Self-actualized people can focus on what they enjoy doing, choosing their own way in love, work and recreating, and having well thought out opinions about everything. They tend to be much more likely to realize their own potential, without sacrificing themselves completely in order to fulfill the desires of their families.
During the Q&A, someone from the audience asked me if self-actualizing in this way isn’t a selfish thing to do. Having heard a lot of objections to my views, and having written about how altruism can backfire and cause harm not only to the persons making certain types of sacrifices but also to the people they are trying to help (pathological altruism), I was still a bit taken aback by the question. Living life the way you want to might be considered selfish by some people?
Well, I suppose it is, but what’s wrong with that? The word selfish has a negative connotation. For every quality that human beings can possess, there is a word for that quality with a positive connotation and one with a negative connotation. Are you loyal or are you a bootlicker? In this case: Are you selfish, or are you free-spirited?
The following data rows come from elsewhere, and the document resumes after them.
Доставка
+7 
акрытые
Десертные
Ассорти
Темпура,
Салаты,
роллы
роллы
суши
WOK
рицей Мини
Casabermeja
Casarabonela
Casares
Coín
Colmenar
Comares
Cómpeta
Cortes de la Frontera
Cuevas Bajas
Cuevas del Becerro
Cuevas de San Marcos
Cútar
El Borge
Self-actualizing hardly means that you won’t ever be willing to make some sacrifices to help or please other people, or compromise with others. What’s wrong with achieving some sort of balance between your own needs and those of others you care about? Surely, when someone gets married for instance, they can’t just do whatever the heck they want to whenever they want to. They have to take into consideration the needs and desires of their spouse. The paradox is that, if you are self-actualized, you do that because making your spouse happy is something that makes you happy. You aren’t doing it out of guilt or because you are intimidated, but out of love.
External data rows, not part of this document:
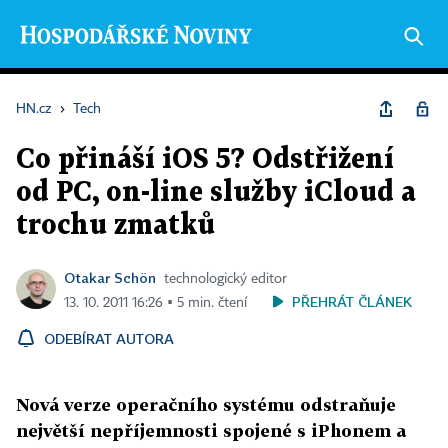
HN.cz
›
Tech
Co přináší iOS 5? Odstřižení
od PC, on-line služby iCloud a
trochu zmatků
Otakar Schön
technologický editor
PŘEHRÁT ČLÁNEK
13. 10. 2011 16:26 ▪ 5 min. čtení
ODEBÍRAT AUTORA
Nová verze operačního systému odstraňuje
největší nepříjemnosti spojené s iPhonem a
Having said that, making sacrifices for loved ones by trying to be something you are not is actually bad for relationships, not good. If a potential mate desperately needs something from you that does not under any circumstances feel right to you ever, that is a big red flag. It is a strong signal that you may need to find another relationship; it should in many cases be a deal-breaker. Otherwise, should you proceed and tie the knot, both of you will be utterly miserable in the long run.
Further complicating matters is that in most cases when your parents and the rest of your family seem to want you to be someone you are not, the messages they give you to do so are not at all clear-cut. Often the other family member needs you to do this in order to temporarily solve a conflict or ambivalent feeling towards some issue they have within themselves. This causes them to give out not a consistent or coherent message, but a double message. Damned if you do, damned if you don’t. Not only that, but your acting out in this situation will usually prevent constructive conversations which might actually solve a chronic problem. This is pathological altruism at its worst.